Deployment in Portland blocked by judge
About 400 protesters marched Saturday from a park to a Portland ICE detention facility. Federal agents used chemical crowd control munitions, including tear gas canisters and less-lethal guns that sprayed pepper balls, the Oregonian reported.
At least six people were arrested as the group reached the facility.
Trump-appointed U.S. District Judge Karin Immergut later issued her first ruling temporarily blocking the deployment on Saturday afternoon, saying the relatively small protests the city has seen did not justify the use of federalized forces and allowing that the deployment could harm Oregon’s state sovereignty.
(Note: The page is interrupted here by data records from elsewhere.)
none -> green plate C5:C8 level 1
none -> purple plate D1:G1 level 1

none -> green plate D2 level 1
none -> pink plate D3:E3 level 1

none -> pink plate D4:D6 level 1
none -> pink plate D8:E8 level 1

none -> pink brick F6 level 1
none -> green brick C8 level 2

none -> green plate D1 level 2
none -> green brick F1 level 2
The Trump administration responded with another attempt to send in National Guard troops from California and Texas, prompting Kotek and California Gov. Gavin Newsom, also a Democrat, to go back to court Sunday. Immergut granted the request, blocking any National Guard troops from being sent to Oregon for 14 days.
Efforts in Memphis and Louisiana
On Wednesday, Hegseth, Bondi and Miller rallied members of a federal law enforcement task force that began operating in Memphis as part of Trump’s crime-fighting plan. Tennessee Gov. Bill Lee, a Republican, has supported the effort.
On Sept. 30, Republican Louisiana Gov. Jeff Landry asked for a guard deployment to New Orleans and other cities to help fight crime.
He said there has been “elevated violent crime rates” in Shreveport, Baton Rouge and New Orleans, as well as shortages in local law enforcement.
Appellate court weighs California deployment
Trump deployed guard soldiers and active duty Marines in Los Angeles during the summer over the objections of Gov. Newsom, who sued and won a temporary block after a federal judge found the president’s use of the guard was likely unlawful.
The Trump administration appealed, and the block was put on hold by a three-judge panel of the 9th U.S. Circuit Court of Appeals. The appellate case is still underway, but the panel has indicated that it believes the administration is likely to prevail.